In questo contesto, stanno emergendo nuovi strumenti di medicina di precisione. Il DNA tumorale circolante (ctDNA) rappresenta una delle innovazioni più promettenti: test personalizzati consentono di monitorare varianti nucleotidiche specifiche del paziente e identificare precocemente recidive nei soggetti ad alto rischio. Un’altra linea di ricerca riguarda la firma di interferone-gamma (IFN-γ), associata a una maggiore sopravvivenza libera da recidiva nei pazienti trattati con nivolumab o con la combinazione dabrafenib–trametinib, suggerendo un potenziale ruolo prognostico e predittivo di risposta.
Allo stesso tempo, si stanno sviluppando algoritmi di espressione genica (GEP e CP-GEP) che integrano dati clinici, patologici e trascrittomici per identificare i pazienti ad alto rischio candidabili a un trattamento sistemico immediato. Questi strumenti potrebbero in futuro ridurre il ricorso alla SLNB, selezionando in modo più mirato chi beneficia realmente di un approccio adiuvante.
L’introduzione dei trattamenti adiuvanti, grazie agli studi CheckMate 238, Keynote-054 e COMBI-AD, ha rivoluzionato la pratica clinica per i pazienti con melanoma in stadio III, aprendo la strada a un approccio sistemico precoce. L’estensione del pembrolizumab alla popolazione in stadio IIB/C ha ulteriormente ampliato l’eleggibilità, ma ha anche sollevato il dubbio se la SLNB sia ancora indispensabile per tutti i pazienti e ad oggi la funzione curativa della SLNB è oggi oggetto di revisione critica. Alcune analisi suggeriscono che il valore predittivo della procedura sulla mortalità vari con l’età, portando a un potenziale overtreatment nei pazienti giovani e a un undertreatment negli anziani. Nei melanomi in stadio T precoce (pT1b–pT2a), dove la probabilità di positività linfonodale è intorno al 10% e la sopravvivenza a cinque anni supera il 90% anche in caso di positività, la reale utilità clinica della SLNB è sempre più discussa.
Inoltre, evidenze recenti mostrano che i ritardi chirurgici possono influire negativamente sugli esiti: ogni settimana di ritardo aumenta del 2,4% la probabilità di un linfonodo positivo. Questi dati sottolineano l’urgenza di una ridefinizione del ruolo della chirurgia linfonodale all’interno dei nuovi percorsi terapeutici sistemici.
In un’epoca dominata dall’oncologia di precisione, il paradigma della stadiazione chirurgica statica rischia di diventare obsoleto. L’obiettivo futuro è passare da una selezione, guidata esclusivamente dalle linee guida, a un modello integrato basato su biomarcatori dinamici, profili genetici e discussioni multidisciplinari.

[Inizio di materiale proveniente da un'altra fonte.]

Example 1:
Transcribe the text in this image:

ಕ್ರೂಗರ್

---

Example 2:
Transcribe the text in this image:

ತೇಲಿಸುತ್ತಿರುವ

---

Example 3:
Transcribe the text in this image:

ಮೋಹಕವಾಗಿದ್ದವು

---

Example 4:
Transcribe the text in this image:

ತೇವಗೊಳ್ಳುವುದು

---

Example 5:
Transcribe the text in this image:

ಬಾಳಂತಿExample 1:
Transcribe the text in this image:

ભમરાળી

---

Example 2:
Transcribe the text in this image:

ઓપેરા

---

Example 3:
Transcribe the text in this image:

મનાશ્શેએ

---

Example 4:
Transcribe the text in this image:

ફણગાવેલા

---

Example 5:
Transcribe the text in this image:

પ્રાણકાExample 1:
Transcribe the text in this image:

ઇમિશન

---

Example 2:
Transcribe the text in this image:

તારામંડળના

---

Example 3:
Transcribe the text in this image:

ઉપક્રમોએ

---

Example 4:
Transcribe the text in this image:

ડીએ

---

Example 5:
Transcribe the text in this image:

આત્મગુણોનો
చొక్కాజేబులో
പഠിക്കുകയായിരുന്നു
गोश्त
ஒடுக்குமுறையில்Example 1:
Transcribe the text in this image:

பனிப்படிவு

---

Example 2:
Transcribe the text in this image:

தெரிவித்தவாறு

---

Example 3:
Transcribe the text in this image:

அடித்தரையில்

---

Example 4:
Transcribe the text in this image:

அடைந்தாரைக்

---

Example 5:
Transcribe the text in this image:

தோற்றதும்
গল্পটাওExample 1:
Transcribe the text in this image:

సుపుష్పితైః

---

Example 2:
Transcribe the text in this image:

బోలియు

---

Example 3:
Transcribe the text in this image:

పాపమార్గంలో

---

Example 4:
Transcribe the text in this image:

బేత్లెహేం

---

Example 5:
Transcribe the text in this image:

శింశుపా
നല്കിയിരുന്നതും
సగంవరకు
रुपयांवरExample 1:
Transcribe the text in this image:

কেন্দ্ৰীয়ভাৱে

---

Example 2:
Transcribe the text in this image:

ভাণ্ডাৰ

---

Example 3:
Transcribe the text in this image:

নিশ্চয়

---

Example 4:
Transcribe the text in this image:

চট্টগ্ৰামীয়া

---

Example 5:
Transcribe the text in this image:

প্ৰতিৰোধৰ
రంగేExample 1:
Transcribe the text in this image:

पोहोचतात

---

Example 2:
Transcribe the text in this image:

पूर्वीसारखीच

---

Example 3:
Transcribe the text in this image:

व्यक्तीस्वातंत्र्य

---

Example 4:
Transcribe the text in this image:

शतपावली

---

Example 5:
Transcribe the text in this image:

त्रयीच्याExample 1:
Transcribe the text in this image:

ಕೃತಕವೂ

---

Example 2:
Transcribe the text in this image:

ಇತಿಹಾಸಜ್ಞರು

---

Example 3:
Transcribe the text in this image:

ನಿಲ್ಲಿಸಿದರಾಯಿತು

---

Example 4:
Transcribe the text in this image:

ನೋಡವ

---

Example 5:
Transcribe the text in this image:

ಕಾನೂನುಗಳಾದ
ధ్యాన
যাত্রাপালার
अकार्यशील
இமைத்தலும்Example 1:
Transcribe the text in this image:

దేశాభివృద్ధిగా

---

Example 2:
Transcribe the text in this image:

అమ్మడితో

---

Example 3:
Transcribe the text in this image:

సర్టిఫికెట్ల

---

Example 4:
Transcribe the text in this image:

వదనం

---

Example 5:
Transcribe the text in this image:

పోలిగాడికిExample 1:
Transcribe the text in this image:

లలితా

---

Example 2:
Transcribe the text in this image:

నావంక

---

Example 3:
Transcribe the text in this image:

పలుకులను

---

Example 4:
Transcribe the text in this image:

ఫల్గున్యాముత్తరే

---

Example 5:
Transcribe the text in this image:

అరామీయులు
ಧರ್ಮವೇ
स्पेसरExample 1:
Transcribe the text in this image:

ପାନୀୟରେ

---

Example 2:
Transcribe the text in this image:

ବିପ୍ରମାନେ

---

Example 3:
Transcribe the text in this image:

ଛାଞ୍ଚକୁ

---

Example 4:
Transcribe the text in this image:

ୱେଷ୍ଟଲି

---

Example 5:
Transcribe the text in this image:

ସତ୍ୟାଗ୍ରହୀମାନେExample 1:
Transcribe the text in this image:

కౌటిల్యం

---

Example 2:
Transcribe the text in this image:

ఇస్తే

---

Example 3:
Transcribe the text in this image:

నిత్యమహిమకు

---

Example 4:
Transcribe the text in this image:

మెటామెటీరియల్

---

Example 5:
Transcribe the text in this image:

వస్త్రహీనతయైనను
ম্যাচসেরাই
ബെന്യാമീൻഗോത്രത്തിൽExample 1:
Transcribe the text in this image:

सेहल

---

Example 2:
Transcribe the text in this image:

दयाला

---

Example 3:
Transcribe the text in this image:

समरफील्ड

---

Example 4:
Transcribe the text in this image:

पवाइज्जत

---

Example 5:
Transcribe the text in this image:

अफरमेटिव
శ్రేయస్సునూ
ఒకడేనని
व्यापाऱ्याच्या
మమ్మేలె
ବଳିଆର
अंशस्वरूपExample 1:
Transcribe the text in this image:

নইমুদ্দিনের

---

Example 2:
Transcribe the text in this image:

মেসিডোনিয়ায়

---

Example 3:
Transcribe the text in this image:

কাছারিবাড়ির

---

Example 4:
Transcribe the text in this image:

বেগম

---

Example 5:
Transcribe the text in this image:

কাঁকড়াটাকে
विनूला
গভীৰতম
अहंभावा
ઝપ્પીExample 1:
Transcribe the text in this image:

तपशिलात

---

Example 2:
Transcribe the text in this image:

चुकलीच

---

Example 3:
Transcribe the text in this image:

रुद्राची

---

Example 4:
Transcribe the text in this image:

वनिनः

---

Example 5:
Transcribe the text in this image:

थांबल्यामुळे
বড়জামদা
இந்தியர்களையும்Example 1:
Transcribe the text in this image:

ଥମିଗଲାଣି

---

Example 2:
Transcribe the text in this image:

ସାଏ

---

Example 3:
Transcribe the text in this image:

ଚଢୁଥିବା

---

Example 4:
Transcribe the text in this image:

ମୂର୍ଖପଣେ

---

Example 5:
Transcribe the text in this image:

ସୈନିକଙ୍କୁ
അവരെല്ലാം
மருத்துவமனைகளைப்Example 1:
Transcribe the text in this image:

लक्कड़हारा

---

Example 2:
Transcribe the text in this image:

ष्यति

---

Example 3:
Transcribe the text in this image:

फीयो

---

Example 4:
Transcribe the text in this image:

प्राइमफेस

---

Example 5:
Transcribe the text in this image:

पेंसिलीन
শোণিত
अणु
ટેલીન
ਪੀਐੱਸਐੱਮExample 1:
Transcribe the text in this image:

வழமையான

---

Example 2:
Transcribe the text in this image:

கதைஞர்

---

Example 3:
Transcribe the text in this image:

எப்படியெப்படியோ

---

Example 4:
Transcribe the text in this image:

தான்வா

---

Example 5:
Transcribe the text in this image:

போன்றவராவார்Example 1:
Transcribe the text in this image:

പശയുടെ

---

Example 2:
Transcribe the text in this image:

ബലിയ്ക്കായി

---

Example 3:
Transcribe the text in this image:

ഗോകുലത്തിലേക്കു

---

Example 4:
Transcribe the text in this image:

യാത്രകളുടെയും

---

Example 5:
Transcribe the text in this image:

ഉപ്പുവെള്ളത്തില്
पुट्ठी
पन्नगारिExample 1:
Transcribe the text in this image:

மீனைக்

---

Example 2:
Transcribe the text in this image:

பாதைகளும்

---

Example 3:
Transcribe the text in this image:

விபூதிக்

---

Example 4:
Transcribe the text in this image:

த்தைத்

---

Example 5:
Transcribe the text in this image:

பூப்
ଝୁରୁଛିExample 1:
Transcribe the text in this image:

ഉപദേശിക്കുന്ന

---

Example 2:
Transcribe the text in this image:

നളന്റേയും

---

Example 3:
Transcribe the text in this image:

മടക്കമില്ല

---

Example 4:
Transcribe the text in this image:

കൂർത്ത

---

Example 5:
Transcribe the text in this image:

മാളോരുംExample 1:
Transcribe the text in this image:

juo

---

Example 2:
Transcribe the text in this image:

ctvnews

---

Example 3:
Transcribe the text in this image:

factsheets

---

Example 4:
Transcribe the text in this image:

L’utilizzo combinato di strumenti predittivi come CP-GEP e ctDNA permetterà di identificare in modo più accurato i pazienti in stadio II–III da avviare direttamente a terapia adiuvante o neoadiuvante, riducendo costi, tempi e interventi chirurgici non necessari.
La nuova gestione del melanoma si fonda su dati dinamici e personalizzati: non più una mappa statica della stadiazione, ma un sistema intelligente e adattivo che guida clinici e pazienti verso il trattamento più efficace e sicuro.